It is the Western influence found in our history that has forced us into believing that those with darker skin are inferior. It’s beliefs such as being a Filipina with a white partner will produce beautiful children as they will be mistizo/a — a word that actually means having a mixed ethnicity, but is more often used to describe Filipinos with more European features. It’s microaggressions that need to be taken apart brick-by-brick through “microinterventions” as these beliefs aren’t actually about being “good Americans” — they’re about being cheap imitations of the white culture that made themselves appear superior to us.

In an interview, Jesrill Velasco, a Filipino creator and activist, spoke about how immigrating family members had experienced culture shock upon essentially being introduced to the black community for the first time.

“How our family members learned about how to be a good american was through the media. They learned to want to be white. Even while experiencing racism themselves, they’d think to themselves ‘If I act more white, I won’t be seen as different.’”

Through this, Asian American immigrants tended to avoid and reject the black community — despite them being an integral part of us gaining our rights. However, this is where our culture then plays a part in hindering the movement that seeks to do better than the generations before us. Velasco best describes our role:

“Our fear of teaching our elders the exact knowledge that they came here to give us is what provides us the most confusion and fear. It is ancestral, it is ingrained in us. Our job isn’t to lose our culture and replace it with any “white American mindset.” Our job is to continue the work of the black leaders who gave us, as Asian Americans, the freedoms that we have in this country. And continue to fight for them, to fight for their justice in a country that has spent its entire existence trying to destroy them.”
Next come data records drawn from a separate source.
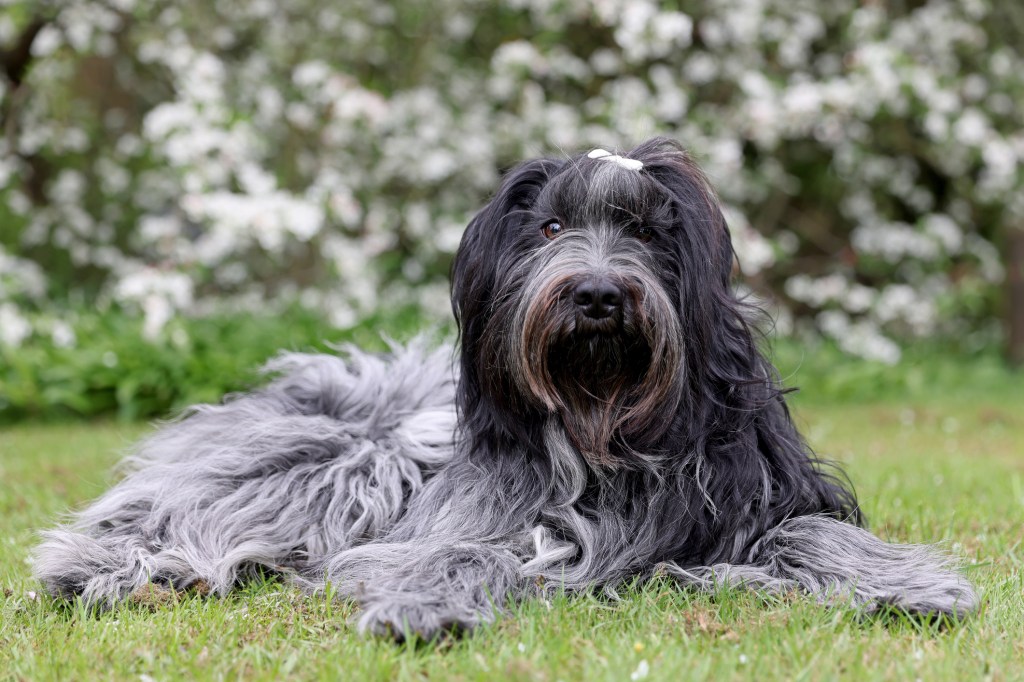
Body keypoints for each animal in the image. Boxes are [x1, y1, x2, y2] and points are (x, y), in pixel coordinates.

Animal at [32, 137, 974, 638]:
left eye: (645, 231)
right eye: (551, 227)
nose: (597, 295)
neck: (603, 428)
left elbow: (813, 533)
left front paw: (909, 585)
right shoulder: (464, 521)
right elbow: (465, 551)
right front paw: (421, 605)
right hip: (340, 457)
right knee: (177, 509)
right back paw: (110, 570)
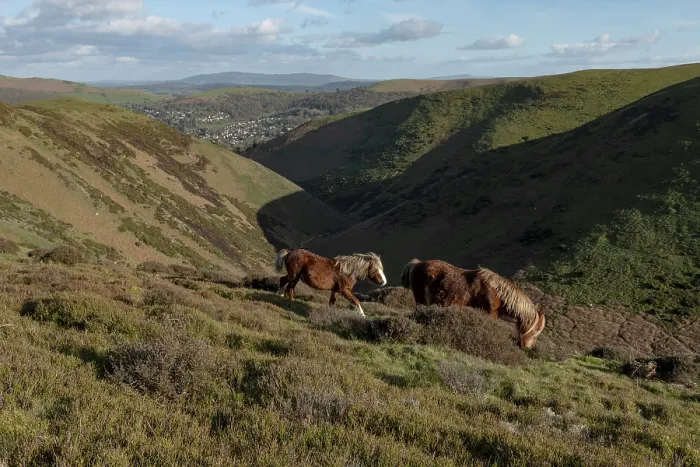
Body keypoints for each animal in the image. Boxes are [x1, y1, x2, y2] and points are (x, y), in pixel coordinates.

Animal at [400, 259, 545, 349]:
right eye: (536, 329)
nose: (528, 347)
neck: (497, 291)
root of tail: (417, 264)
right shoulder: (490, 313)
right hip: (420, 300)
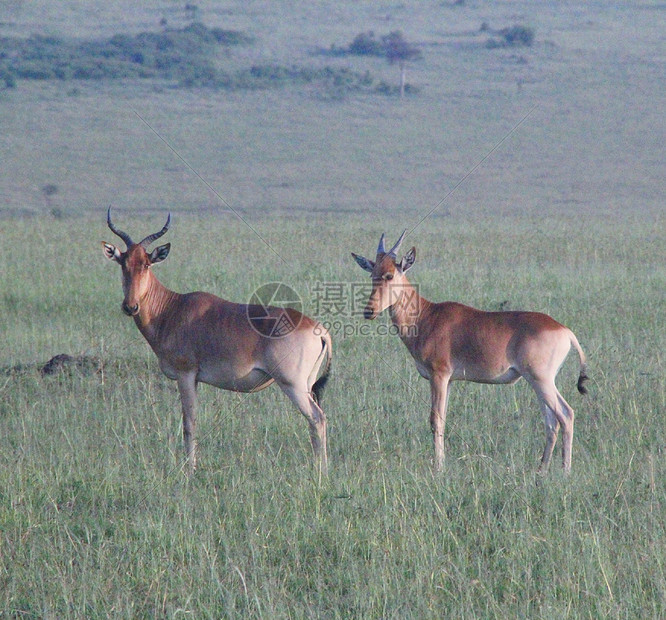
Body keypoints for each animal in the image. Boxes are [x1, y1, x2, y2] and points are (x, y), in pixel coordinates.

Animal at [101, 209, 330, 474]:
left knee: (317, 418)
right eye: (123, 264)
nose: (131, 306)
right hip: (308, 383)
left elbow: (189, 423)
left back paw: (321, 472)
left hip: (292, 384)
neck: (172, 308)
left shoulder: (186, 374)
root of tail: (318, 329)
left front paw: (190, 470)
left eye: (146, 264)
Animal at [352, 230, 588, 472]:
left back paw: (565, 471)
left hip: (541, 380)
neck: (428, 315)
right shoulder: (449, 381)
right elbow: (443, 417)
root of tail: (564, 330)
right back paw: (541, 470)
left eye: (390, 275)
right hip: (538, 381)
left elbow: (435, 419)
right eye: (372, 274)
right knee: (551, 422)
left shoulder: (439, 376)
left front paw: (439, 468)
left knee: (566, 415)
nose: (369, 311)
Growing up as an Asian American has caused a clash between being silent and submissive to an older culture that has been brainwashed accepting white superiority and seeing the truth for what it is, facing a battle both inside and outside of your home. However, with the amount of youth — especially those in Generation Z — willing to go out and protest at the risk of being attacked with rubber bullets and tear gas, why should we ever be afraid to come back home and continue the fight from within it. Racism doesn’t stop until the very ideas of it are dismantled in cultures everywhere. We ourselves are people of color who can only experience a fraction of the oppression those in the Black community has received and to not support them now — when they call for our help the most — is to sit back and wait for the fires to reach us too.